The White House sought on Wednesday to limit damage to U.S.-Israel relations following revelations that French President Nicolas Sarkozy called Prime Minister Benjamin Netanyahu of Israel "a liar" in a private conversation with President Barack Obama.
"Our record speaks very clearly about the president's commitment to Israel and he has maintained a very close working relationship with Prime Minister Netanyahu," White House deputy national security adviser Ben Rhodes told reporters, referring to Obama.
Obama has had a difficult relationship with Netanyahu, who criticized him for pushing Israel too hard in the drive for a Middle East peace deal, straining Obama's standing with Jewish American voters as he campaigns for re-election next year.
Reporters covering the G20 summit in Cannes last week overheard French President Nicolas Sarkozy call Netanyahu a "liar" while talking to Obama.
Instead of contradicting Sarkozy's characterization of Netanyahu, Obama appeared to commiserate. "You're fed up with him, but I have to deal with him even more often than you," the U.S. president replied, according to the French interpreter.
The White House declined to comment on the Obama-Sarkozy conversation, citing its private nature.
The exchange was monitored by reporters listening on translation devices while they waited nearby to cover public remarks from the two leaders after their bilateral meeting.

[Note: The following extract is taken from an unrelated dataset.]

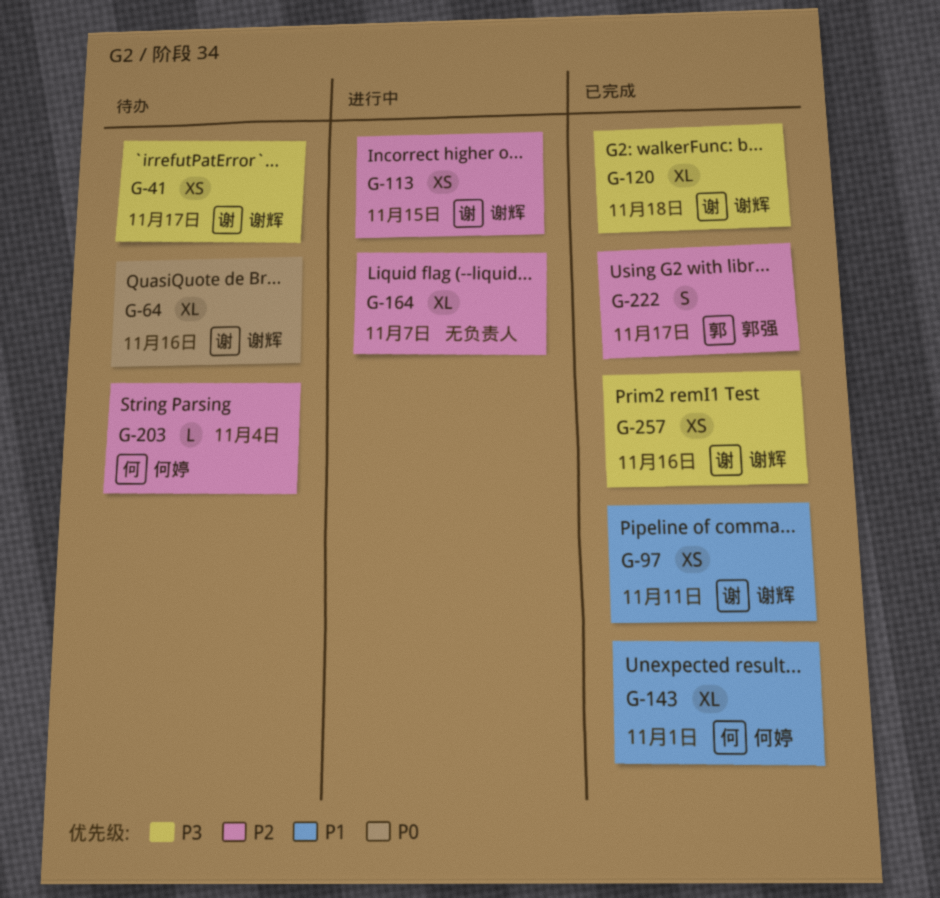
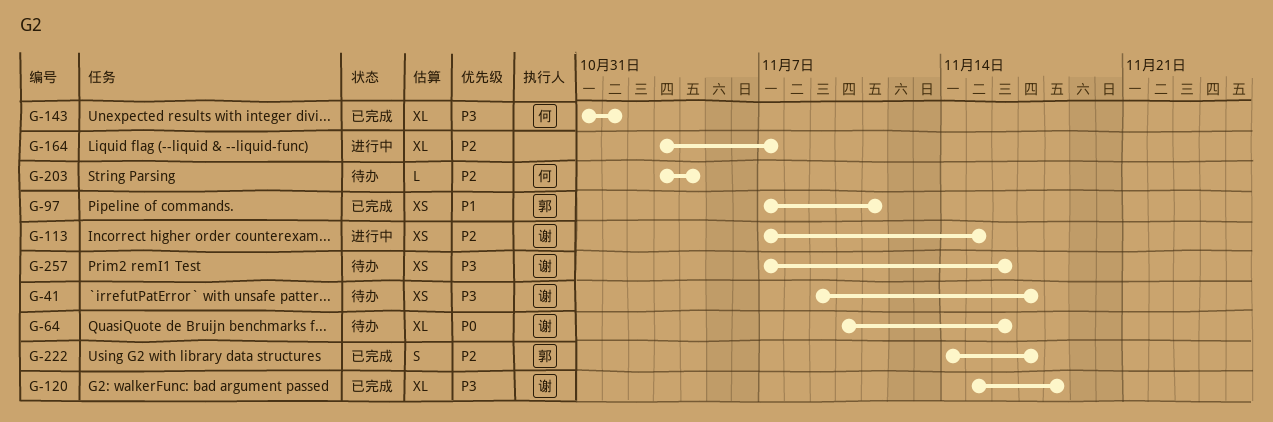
G-97, owner: 谢辉 -> 郭强
G-143, priority: P1 -> P3
G-257, status: 已完成 -> 待办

Jewish American voters worried by Obama's views on Israel could hurt him in next year's general election.They are a powerful voting bloc in Florida, a vital swing state that Obama won in 2008. In September, his Democrats lost a heavily Jewish New York congressional district that had been in the party's hands since the 1920s, with anti-Obama sentiment blamed for the swing.
While not commenting on the "liar" remark, the White House went out of its way to stress that Obama was fighting for Israel's interests throughout the G20 summit, which was otherwise preoccupied with a euro zone debt crisis.
"Our actions speak very loudly, which is that this president has taken strategic cooperation with Israel to unprecedented levels," Rhodes said.
"In so far as the Middle East came up at all at the G20, it was the president raising with other leaders his opposition to Palestinian membership in U.N. agencies," he added.
France voted in favor of a Palestinian request to join the U.N. cultural heritage agency UNESCO.
Obama chided him for that vote, according to reporting of their private conversation on a French website that Reuters has confirmed. The day the conversation took place, the Palestinians announced that they would not seek membership of any other U.N. agency.